By Kate Ariano 

Today’s generation is always plugged in, but come to find out, we are lonelier than ever.

“I am so happy to be here and I love the theme connection is prevention,” says Dr. Julianne Holt-Lunstad.

Holt-Lunstad is a professor of psychology and neuroscience who speaks to the imminent danger loneliness poses for adults across the country.  She shared her insight with the University of Connecticut community on Thursday, October 11 in the Dodd Research Center.

She talked to UConn students and faculty about the harmful effects that social disconnection can have on an individual.
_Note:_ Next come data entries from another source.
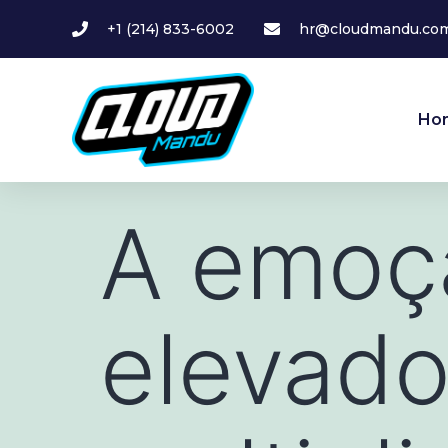
+1 (214) 833-6002
hr@cloudmandu.co
Ho
A emoçã
elevado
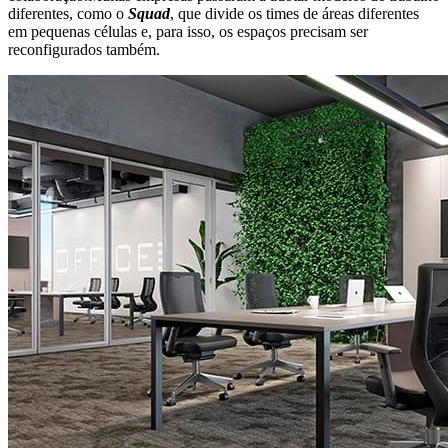
diferentes, como o
Squad
, que divide os times de áreas diferentes
em pequenas células e, para isso, os espaços precisam ser
reconfigurados também.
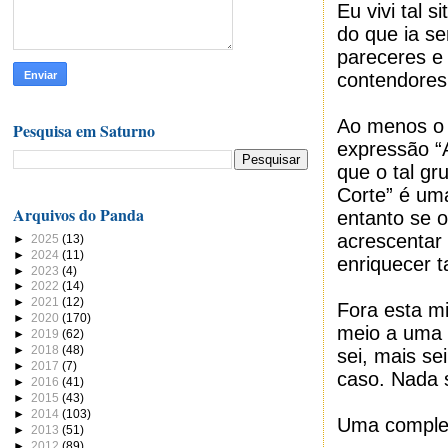
Eu vivi tal 
do que ia se
pareceres e
contendores
Ao menos o 
Pesquisa em Saturno
expressão “
que o tal g
Corte” é um
Arquivos do Panda
entanto se o
acrescentar 
►
2025
(13)
►
2024
(11)
enriquecer t
►
2023
(4)
►
2022
(14)
►
2021
(12)
Fora esta m
►
2020
(170)
meio a uma 
►
2019
(62)
►
2018
(48)
sei, mais se
►
2017
(7)
caso. Nada 
►
2016
(41)
►
2015
(43)
►
2014
(103)
Uma complet
►
2013
(51)
►
2012
(89)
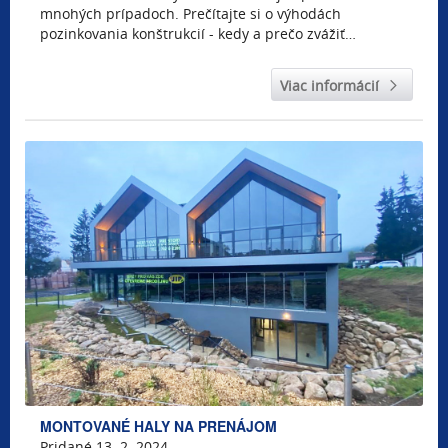
mnohých prípadoch. Prečítajte si o výhodách
pozinkovania konštrukcií - kedy a prečo zvážiť…
Viac informácií
MONTOVANÉ HALY NA PRENÁJOM
Pridané 13. 2. 2024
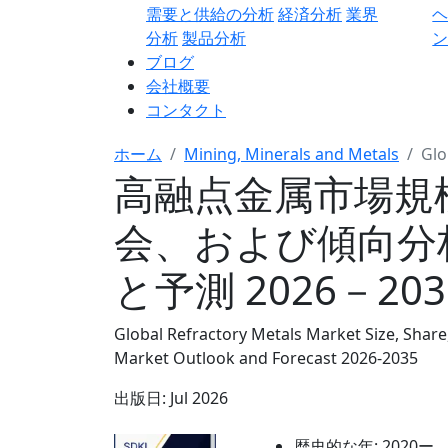
需要と供給の分析
経済分析
業界
分析
製品分析
ン
ブログ
会社概要
コンタクト
ホーム
Mining, Minerals and Metals
Glo
高融点金属市場規
会、および傾向分
と予測 2026－20
Global Refractory Metals Market Size, Share
Market Outlook and Forecast 2026-2035
出版日:
Jul 2026
歴史的な年:
2020ー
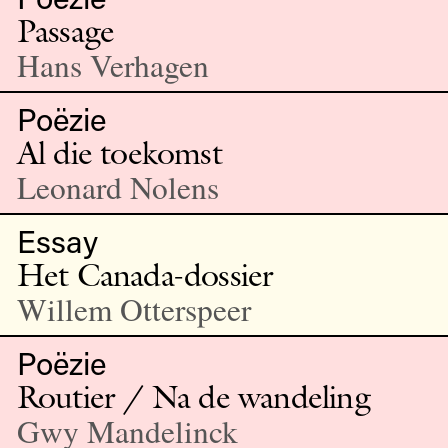
Passage
Hans Verhagen
Poëzie
Al die toekomst
Leonard Nolens
Essay
Het Canada-dossier
Willem Otterspeer
Poëzie
Routier / Na de wandeling
Gwy Mandelinck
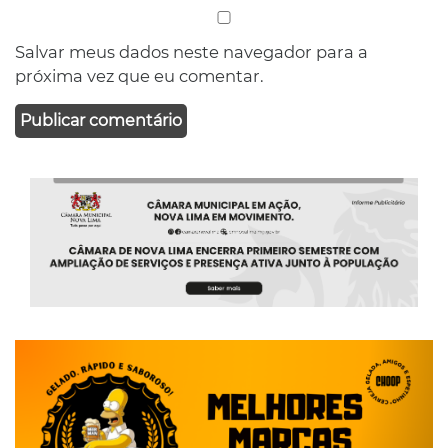
Salvar meus dados neste navegador para a
próxima vez que eu comentar.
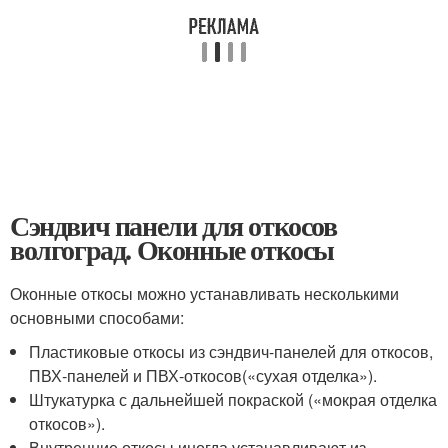
Сэндвич панели для откосов
волгоград. Оконные откосы
Оконные откосы можно устанавливать несколькими
основными способами:
Пластиковые откосы из сэндвич-панелей для откосов,
ПВХ-панелей и ПВХ-откосов(«сухая отделка»).
Штукатурка с дальнейшей покраской («мокрая отделка
откосов»).
Внутренние откосы иногда устанавливают из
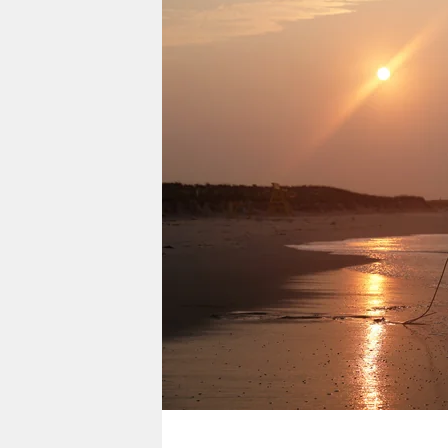
berlin
nord
wahrheit
verlag
verlag
veranstaltungen
shop
fragen & hilfe
unterstützen
abo
genossenschaft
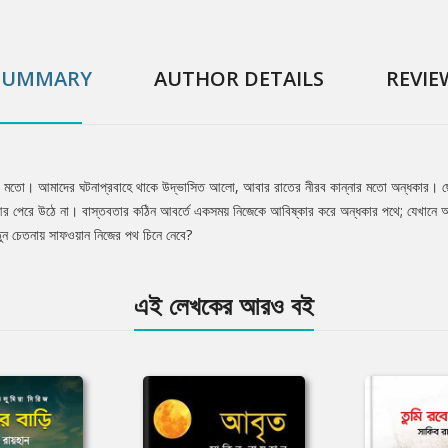
SUMMARY
AUTHOR DETAILS
REVIE
 মতো। আমাদের ঘটনাপ্রবাহে থাকে উদ্ভাসিত আলো, আবার রাতের নীরব কান্নার মতো অন্ধকার। ছোটবে
ন আর পেরে উঠে না। বাস্তবতার কঠিন আবর্তে একসময় নিজেকে আবিষ্কার করে অন্ধকার পথে; যেখানে
ুন চেতনায় সাফওয়ান নিজের পথ চিনে নেবে?
এই লেখকের আরও বই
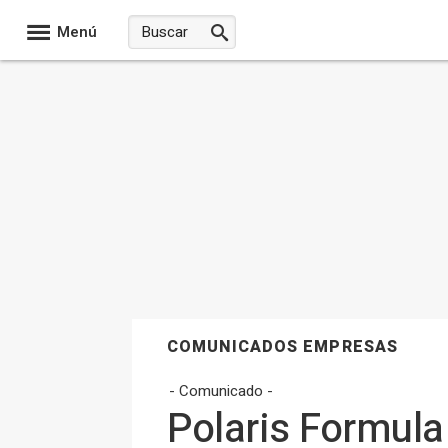
Menú
COMUNICADOS EMPRESAS
- Comunicado -
Polaris Formula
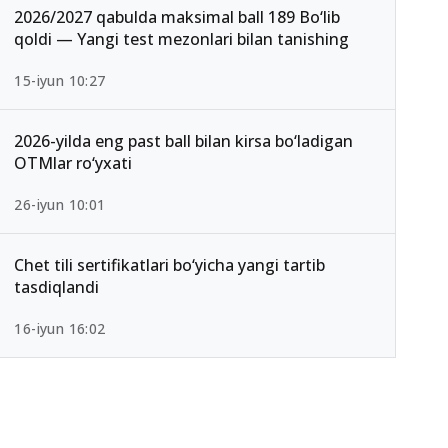
2026/2027 qabulda maksimal ball 189 Bo‘lib
qoldi — Yangi test mezonlari bilan tanishing
15-iyun 10:27
2026-yilda eng past ball bilan kirsa bo‘ladigan
OTMlar ro‘yxati
26-iyun 10:01
Chet tili sertifikatlari bo‘yicha yangi tartib
tasdiqlandi
16-iyun 16:02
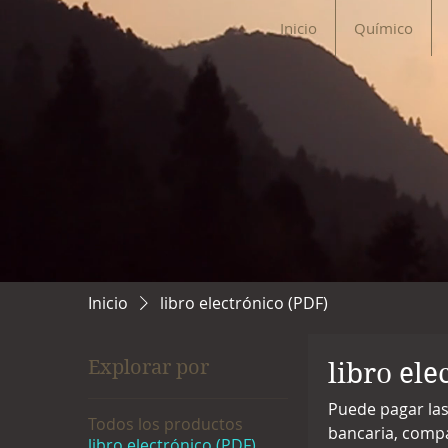
Inicio
Químico
Inicio
libro electrónico (PDF)
Explorar por
libro ele
Puede pagar las 
Todos los productos
bancaria, compa
libro electrónico (PDF)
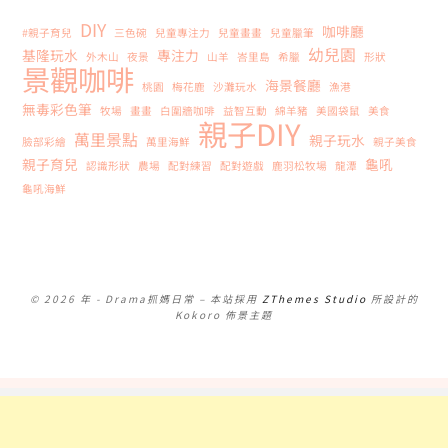
DIY
咖啡廳
#親子育兒
三色碗
兒童專注力
兒童畫畫
兒童臘筆
幼兒園
基隆玩水
專注力
外木山
夜景
山羊
峇里島
希臘
形狀
景觀咖啡
海景餐廳
桃園
梅花鹿
沙灘玩水
漁港
無毒彩色筆
牧場
畫畫
白圍牆咖啡
益智互動
綿羊豬
美國袋鼠
美食
親子DIY
萬里景點
親子玩水
臉部彩繪
萬里海鮮
親子美食
親子育兒
龜吼
認識形狀
農場
配對練習
配對遊戲
鹿羽松牧場
龍潭
龜吼海鮮
© 2026 年 - Drama抓媽日常
–
本站採用
ZThemes Studio
所設計的
Kokoro 佈景主題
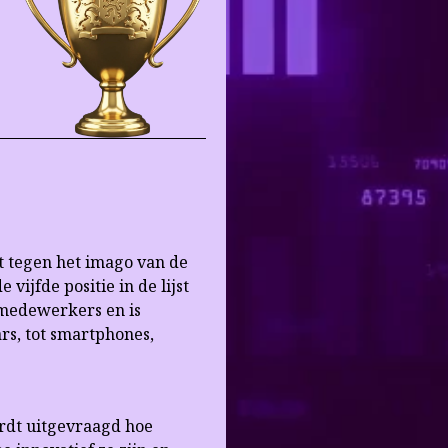
t tegen het imago van de
vijfde positie in de lijst
 medewerkers en is
rs, tot smartphones,
ordt uitgevraagd hoe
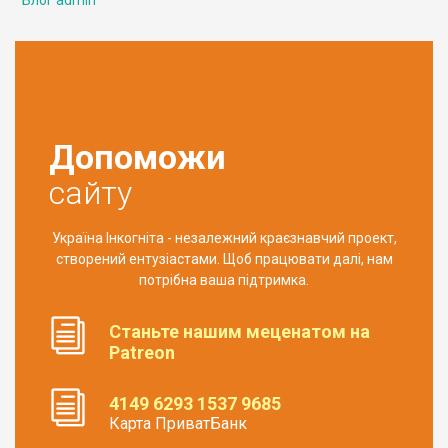
Блог admin
Допоможи
сайту
Україна Інкогніта - незалежний краєзнавчий проект,
створений ентузіастами. Щоб працювати далі, нам
потрібна ваша підтримка.
Станьте нашим меценатом на
Patreon
4149 6293 1537 9685
Карта ПриватБанк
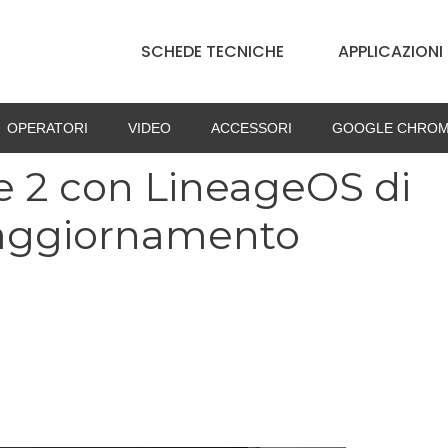
SCHEDE TECNICHE
APPLICAZIONI
OPERATORI
VIDEO
ACCESSORI
GOOGLE CHROM
e 2 con LineageOS di
 aggiornamento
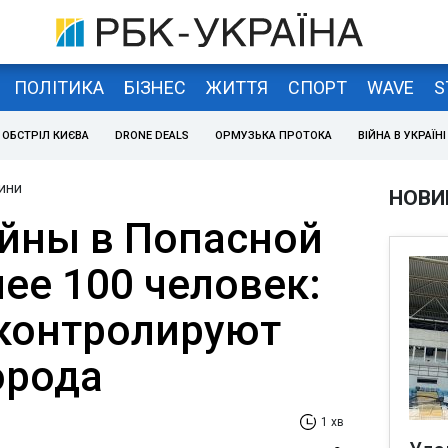
ПОЛІТИКА
БІЗНЕС
ЖИТТЯ
СПОРТ
WAVE
S
ОБСТРІЛ КИЄВА
DRONE DEALS
ОРМУЗЬКА ПРОТОКА
ВІЙНА В УКРАЇНІ
ини
НОВИ
ойны в Попасной
ее 100 человек:
контролируют
орода
1 хв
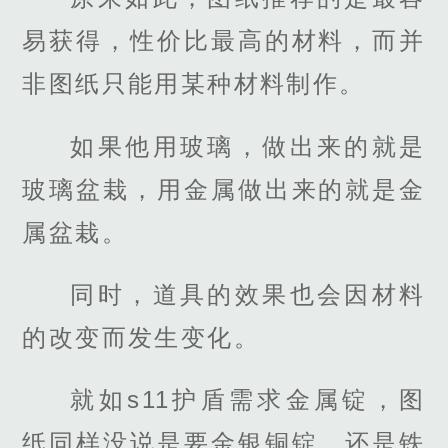
易获得，性价比最高的材料，而并
非图纸只能用某种材料制作。
如果他用玻璃，做出来的就是
玻璃盆栽，用金属做出来的就是金
属盆栽。
同时，道具的效果也会因材料
的改变而发生变化。
就如s11护盾需求金属锭，图
纸同样没说是要金银铜锭，还是铁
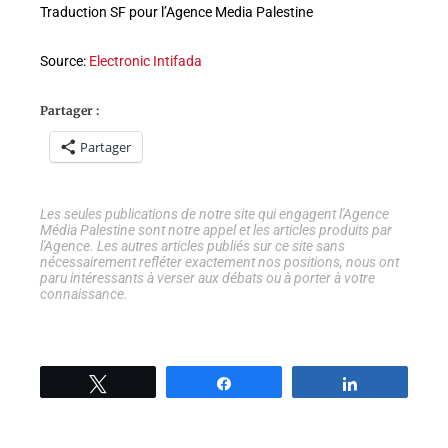
Traduction SF pour l’Agence Media Palestine
Source:
Electronic Intifada
Partager :
Partager
Les seules publications de notre site qui engagent l'Agence
Média Palestine sont notre appel et les articles produits par
l'Agence. Les autres articles publiés sur ce site sans
nécessairement refléter exactement nos positions, nous ont
paru intéressants à verser aux débats ou à porter à votre
connaissance.
Tweetez
Partage
Partage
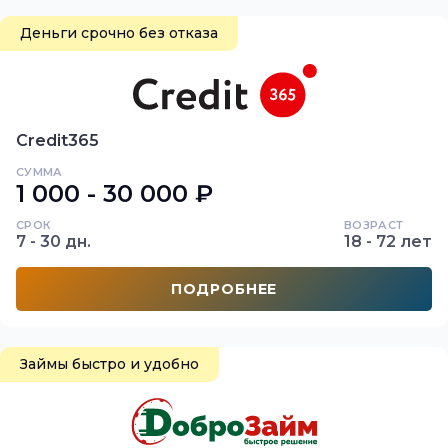
Деньги срочно без отказа
Credit365
СУММА
1 000 - 30 000 ₽
СРОК
ВОЗРАСТ
7 - 30 дн.
18 - 72 лет
ПОДРОБНЕЕ
Займы быстро и удобно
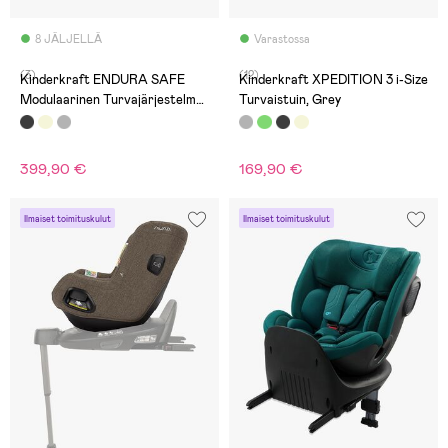
8 JÄLJELLÄ
Varastossa
(3)
(12)
Kinderkraft ENDURA SAFE
Kinderkraft XPEDITION 3 i-Size
Modulaarinen Turvajärjestelmä,
Turvaistuin, Grey
Musta
399,90 €
169,90 €
Ilmaiset toimituskulut
Ilmaiset toimituskulut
She also presented potential solutions to the problem of “chronic loneliness”, as described by “Fortune.”

Holt-Lunstad says it’s commonly said that disconnection is as bad for your health as smoking. She says just like we need fresh food and clean water to survive, we need a good quality of relationships as well. With it, she says, social connection can lead to a 50% reduction in risk for mortality.

One of the UConn professors in attendance of the lecture was Dr. Yihfra Kaminar, whose teachings over at the UConn School of Medicine in Farmington focus heavily on substance use disorders in adolescence.

Hold-Lunstad’s lecture was a part of the suicide prevention campaign at the University of Connecticut Storrs campus. Photo: Kevin Lindstrom/The Daily Campus

Kaminar says “…unfortunately we see increasing depression rates, suicide is going up as well as all kinds of other epidemics like obesity, the opiate epidemic, the cocaine epidemic, and they’re most likely is some connectivity or association not necessarily causation when all of these increase in prevalence.” 

To Holt-Lunstad, the way to “treat” social disconnection starts by educating people, especially government officials. She says we need to lay the ground rules for what a healthy quality and quantity of social connection looks like. She calls this the “consensus guidelines for social connection”.

Holt-Lunstad also proposes what the National Academy of Medicine, formerly known as the Institute of Medicine, has recommended in the past: incorporating information about each individual person’s social connection into their electronic health records.

Small moments of connection is the last piece of advice that Holt-Lunstad has for the community. She says “It’s our everyday little actions that have a cumulative effect on our overall, long term health.”

In “greater prioritization” of the importance of healthy social connection in people’s’ lives, we can better treat those who are suffering from loneliness and the effects of prolonged isolation.

Based on Holt-Lunstad’s observations, our disconnection problem cannot be solved in a day, but by recognizing the magnitude of the issue, she says we can make small steps towards a common goal: a healthy connection with the world around us.